Honestly, it got downright silly on the Mogote, which, despite its course through the mountains in the Patagonian spring, flowed perfectly clear. After a short horseback ride into the river’s more remote reaches, my guide for the day, Ives, tied a size 8 Stimulator to my tippet and slowly walked the rocky river bank with me. Young Ives has the eyes of a flats guide, and he spotted two sizable trout holding on the edge of some fast water, just below a tailout. He pointed at the fish.
“There,” he said. “Cast.”
More perception came into play. Fly fishing is about the only thing I do where I take the time to be truly calculating. I took one look at where the trout were holding and immediately started to walk upstream a bit, knowing that I’d need a good reach cast, a big mend, the right angle and a hell of a lot of luck to get a solid drift over those fish.

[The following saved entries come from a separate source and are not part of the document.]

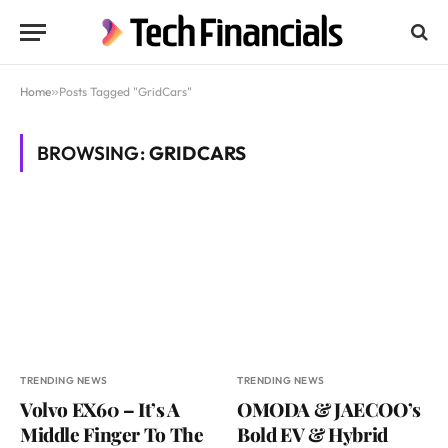
Home
»
Posts Tagged "GridCars"
BROWSING:
GRIDCARS
TRENDING NEWS
TRENDING NEWS
Volvo EX60 – It’s A
OMODA & JAECOO’s
Middle Finger To The
Bold EV & Hybrid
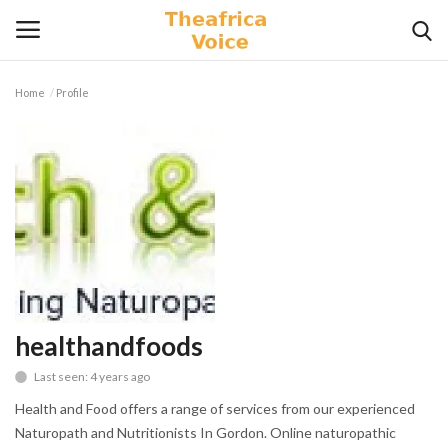
Home
Profile
Login
Register
Home
Contact
Videos
Travel
healthandfoods
Last seen: 4 years ago
Lifestyle
Health and Food offers a range of services from our experienced
Gallery
Naturopath and Nutritionists In Gordon. Online naturopathic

“What are you doing?” Ives asked. I launched into an animated explanation about the right line, the perfect angle and a short mathematical treatise that came about as close to trigonometry as I’ve been since my freshman year in college, but Ives wouldn’t have it. He shook his head and held up his hand.
“Just cast,” he said. “Don’t worry about the drift.”
This kid has a lot to learn, I thought. I’ll show him.
As instructed, I grumpily threw the floatant-laden Stimulator into the current above the trout lying in wait. The fly landed perfectly and it drifted on exactly the right line … for about a half a second. Then, as my theory proved true, even with the reach cast and a desperate mend, the Mogote grabbed my leader and started to pull the fly along the surface with enough speed to create a frothy wake.
I looked at Ives as if to say, See? I told you so, you little shit, only to notice that he was watching my fly skate over the trout. I looked back at the river and watched in disbelief as the first big brown left its lie in the soft water and gave chase to the fly as my leader unceremoniously dragged it downstream.
“What the …” I uttered, watching the scenario unfold in front of my eyes. Ives just smiled. I was so surprised by the situation that I missed the fish as it desperately tried to get at the Stimulator before it entered some choppy water and disappeared altogether.
The fly, well out of reach of the fish, skied across the river and stretched my fly line out below me. I watched as the brown – maybe 17 inches of river-conditioned salmonid – moved right back to its lie ahead of the second trout that was roughly the same size. Could it be? Could I get another shot at this fish? Or, perish the thought, the other fish?
“Cast again,” Ives said.
I lifted the rod and immediately felt resistance. Thinking I’d snagged up on a rock or a piece of drowned wood, I turned downstream and watched as my leader and fly line started to move off the bank and into the current. I was hooked up to another fish that apparently couldn’t resist the skated Stimmy. A few minutes later, Ives posed for a photo with a nice Rio Mogote brown trout, the happy accident that occurred despite my close-minded approach to spring angling in Chile.
Once again, my perception had failed me. And it was a good lesson. From then on, for about the next two weeks, I put my perception on the shelf. Spring in Patagonia isn’t necessarily like spring in Idaho. And a skated Stimulator in a gin-clear, backcountry river can, indeed, pull a chunky brown out of its comfortable resting place.
Eduardo was right. I needed more dry flies. I put the lodge’s vise through its paces on that trip. If you’re smart, and if you’re lucky enough to fly fish Chilean Patagonia anytime soon, you’ll go to school on my faulty perception. Tie flies at home. Spend your time at the lodge enjoying cocktails and playing pool.
Spring in Patagonia is for dry flies. Don’t believe me? Well, I can’t blame you. You just might have to see it for yourself.